How shall the tolerant critic dispose of the writers of detective stories whose name is legion and whose art is to fine fiction as arithmetic to calculus—particularly Arthur Reeve, inventor of that Craig Kennedy who with endless ingenuity solves problem after problem by the introduction of scientific and pseudoscientific novelties? How shall the puzzled critic dispose of Alice Duer Miller and her light, bright stories of fashionable life; of Edward Lucas White and his vast panoramas of South America and the ancient world; of Katherine Fullerton Gerould, with her grim tales and her petulant conservatism; of those energetic successors of O. Henry, Edna Ferber and Fanny Hurst; of the late Charles Emmet Van Loan, with his intimate knowledge of sport; of the schools and swarms of men and women who write short stories for the most part but who occasionally essay a novel? How shall the worried critic dispose of the more or less professional humorists who have created characters and localities: Irvin S. Cobb, who, capable of better things, prefers the paths of the grotesque and rolls his bulk through current literature laughing at his own misadventures; Finley Peter Dunne, inventor of that Mr. Dooley who makes it clear that the American tradition which invented Poor Richard is still alive; Ring W. Lardner, master of the racy vernacular of the almost illiterate; George Ade, easily first of his class, fabulist and satirist?

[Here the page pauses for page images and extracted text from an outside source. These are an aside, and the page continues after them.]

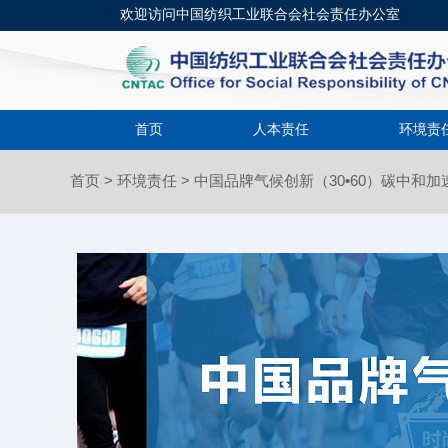
欢迎访问中国纺织工业联合会社会责任办公室
首页
人本责任
环境责
首页
>
环境责任
> 中国品牌气候创新（30•60）碳中和加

Perhaps it is best for the baffled critic to leave all of them to time and, singling out the ten living novelists who seem to him most distinguished or significant, to study them one by one, adding some account of the school of fiction just now predominant.

CHAPTER II

ARGUMENT

1. HAMLIN GARLAND

The pedigree of the most energetic and important fiction now being written in the United States goes unmistakably back to that creative uprising of discontent in the eighties of the last century which brought into articulate consciousness the larger share of the aspects of unrest which have since continued to challenge the nation's magnificent, arrogant grand march.

The decade had Henry Adams for its bitter philosopher, despairing over current political corruption and turning away to probe the roots of American policy under Jefferson and his immediate successors; had the youthful Theodore Roosevelt for its standard-bearer of a civic conscience which was, plans went, to bring virtue into caucuses; had Henry George for its spokesman of economic change, moving across the continent from California to New York with an argument and a program for new battles against privilege; had Edward Bellamy for its Utopian romancer, setting forth a delectable picture of what human society might become were the old iniquities reasonably wiped away and co-operative order brought out of competitive chaos; had William Dean Howells for its annalist of manners, turning toward the end of the decade from his benevolent acceptance of the world as it was to stout-hearted, though soft-voiced, accusations brought in the name of Tolstoy and the Apostles against human inequality however constituted; had—to end the list of instances without going outside the literary class—Hamlin Garland for its principal spokesman of the distress and dissatisfaction then stirring along the changed frontier which so long as free land lasted had been the natural outlet for the expansive, restless race.